Many such allegations have their origins in family and custody disputes; Ms. Fordham, for instance, was a close friend of Mr. Nelson's common-law wife, with whom he was engaged in an ongoing custody-and-access dispute over their son.
 
He was, in fact, in prison, serving a 120-day sentence for assaulting Ms. Fordham when she alleged that he had been following her with his car, trying to hurt her. When this became inarguable, Ms. Fordham simply said she had been mistaken about the alleged dates.

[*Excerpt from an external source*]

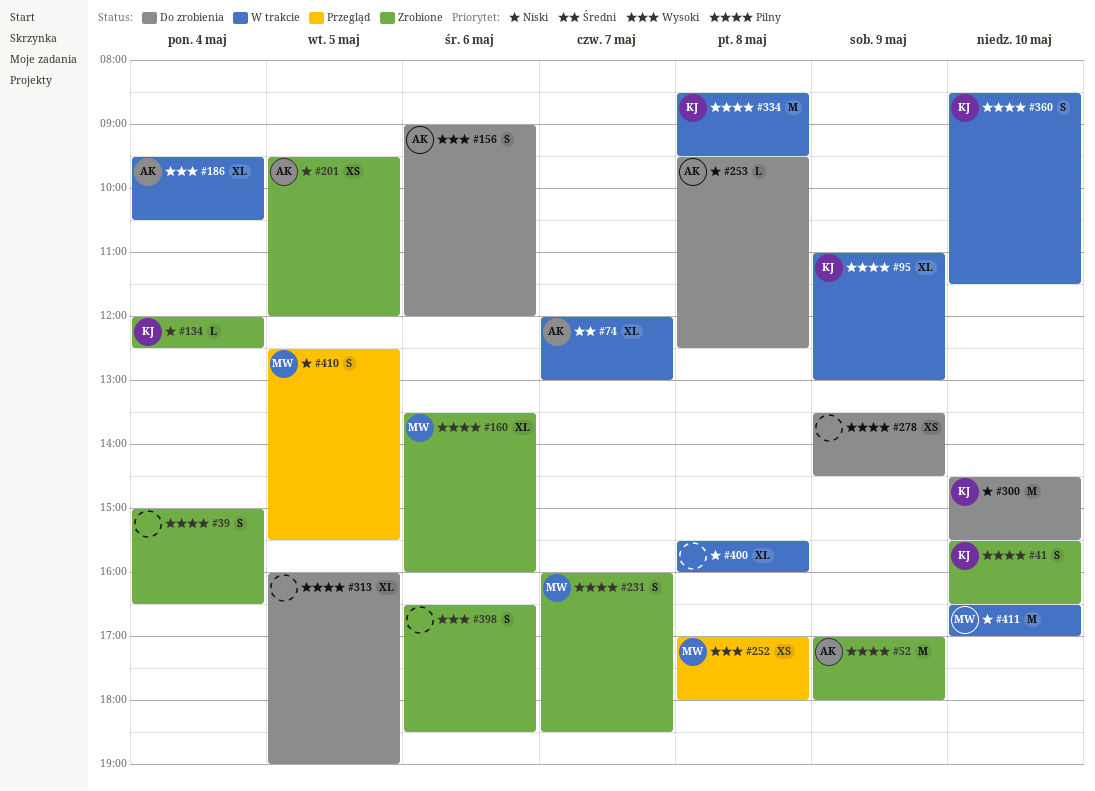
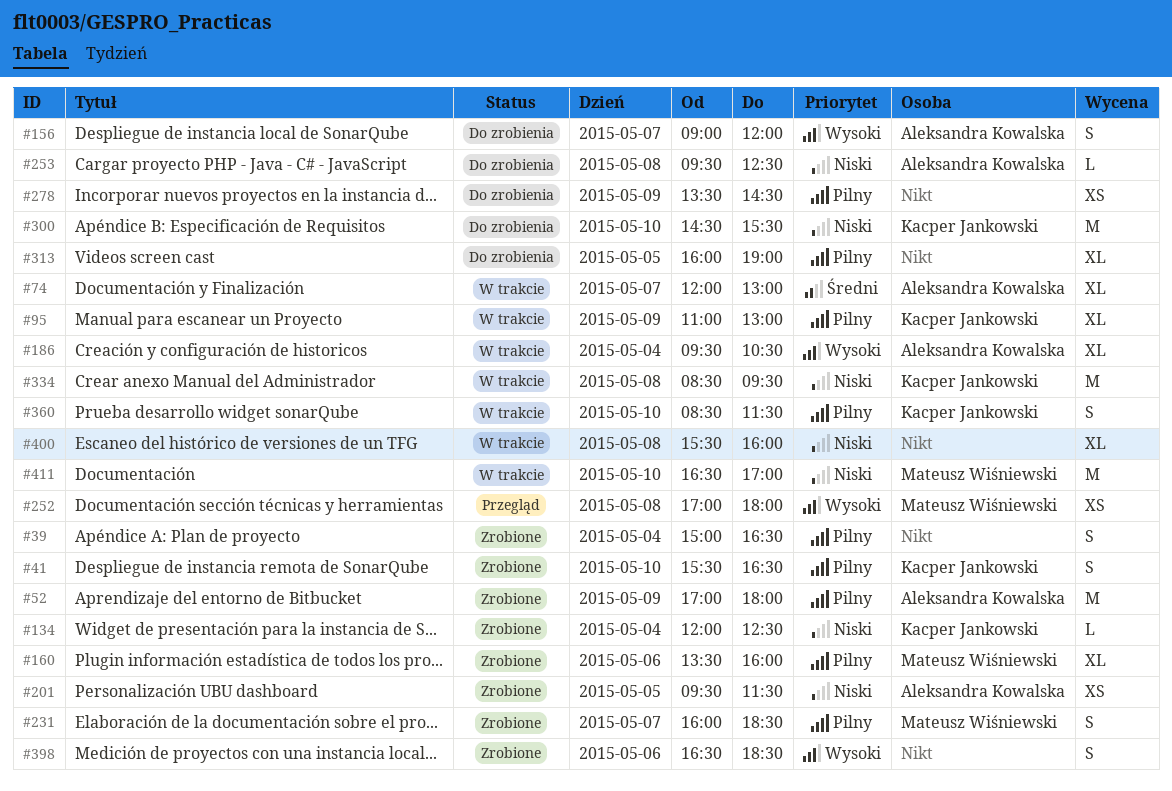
#156, day: May 6 -> May 7
#201, ends: 12:00 -> 11:30
#334, priority: Pilny -> Niski
#410: present -> none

It was for this reason Mr. Nelson was denied bail pending his rape trial. As he put it yesterday, "I was already in jail for something I didn't do." It was shortly afterwards he tried to hang himself in his cell, saved only when his swinging feet kicked awake his bunkmate, who, Mr. Nelson said with a grateful smile, "almost broke my neck pulling me down."
 
At the sexual assault trial, Ms. Fordham hardly made a compelling witness. The alleged rape had occurred in the early morning of Feb. 28, 1996. When Ms. Fordham went to the hospital hours later, she complained only of assault, said she'd been beaten four days before by an ex-lover, described bite marks that were not found by doctors or nurses, and made no mention of having been raped.
 
It was only the following month that she first called police -- and again made no mention of any assault, which she explained in court by saying she thought the officer could figure that out for himself. Nine days later, when she saw her doctor, she claimed of pain and mentioned the alleged rape for the first time. Her first formal complaint to police wasn't until April 29 that year.
 
By the time Mr. Nelson was arrested, he had no specific recollection of the alleged night in question. He and his girlfriend, with whom he had another son, and her parents, tried to narrow the date down, but their evidence, collectively, was confused -- and understandably so, for indeed nothing particular had happened to them. Mr. Nelson had been at home, with his family.
Justice Fraser, in convicting him later, noted that their evidence was "lacking." The judge pronounced Ms. Fordham's evidence "not perfect," but he found her in the main to be credible. She was, in short, to be forgiven her confusions and contradictions; Mr. Nelson was not.
 
This was 1996: Advocates for sexual assault centres were in full flight; police forces across the country were getting the message that women did not lie about this sort of thing and that they should treat such allegations as gospel. Jamie Nelson was ripe for the plucking.
 
He was plucked; the tie went to the girl.